=== Begin Enclosure ===
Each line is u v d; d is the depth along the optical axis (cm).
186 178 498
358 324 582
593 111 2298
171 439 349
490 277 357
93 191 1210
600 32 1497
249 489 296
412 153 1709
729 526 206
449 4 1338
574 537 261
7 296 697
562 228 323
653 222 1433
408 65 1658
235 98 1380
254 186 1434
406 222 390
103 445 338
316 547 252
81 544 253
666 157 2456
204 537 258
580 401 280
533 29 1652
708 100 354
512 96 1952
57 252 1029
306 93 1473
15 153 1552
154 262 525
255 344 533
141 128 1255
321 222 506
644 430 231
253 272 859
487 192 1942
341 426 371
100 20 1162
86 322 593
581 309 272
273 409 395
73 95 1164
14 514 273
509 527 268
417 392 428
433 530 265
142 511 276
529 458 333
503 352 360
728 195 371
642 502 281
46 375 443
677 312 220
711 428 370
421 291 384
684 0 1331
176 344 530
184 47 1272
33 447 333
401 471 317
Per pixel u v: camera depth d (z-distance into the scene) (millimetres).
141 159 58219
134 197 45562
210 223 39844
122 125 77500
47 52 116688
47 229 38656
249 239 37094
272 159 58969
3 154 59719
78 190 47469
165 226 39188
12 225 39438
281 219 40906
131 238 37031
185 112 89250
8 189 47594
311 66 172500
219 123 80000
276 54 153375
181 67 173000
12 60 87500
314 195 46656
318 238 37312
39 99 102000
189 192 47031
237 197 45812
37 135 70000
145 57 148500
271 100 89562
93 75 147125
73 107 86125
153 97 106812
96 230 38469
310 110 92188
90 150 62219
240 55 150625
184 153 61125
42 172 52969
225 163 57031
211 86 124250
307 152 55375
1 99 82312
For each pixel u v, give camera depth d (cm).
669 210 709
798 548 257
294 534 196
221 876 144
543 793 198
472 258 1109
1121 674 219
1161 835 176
=== End Enclosure ===
Go through the data above and return each line containing the string "pixel".

Per pixel u v: camera depth d (z-distance into the scene) (millimetres).
For each pixel u v, give camera depth d (cm).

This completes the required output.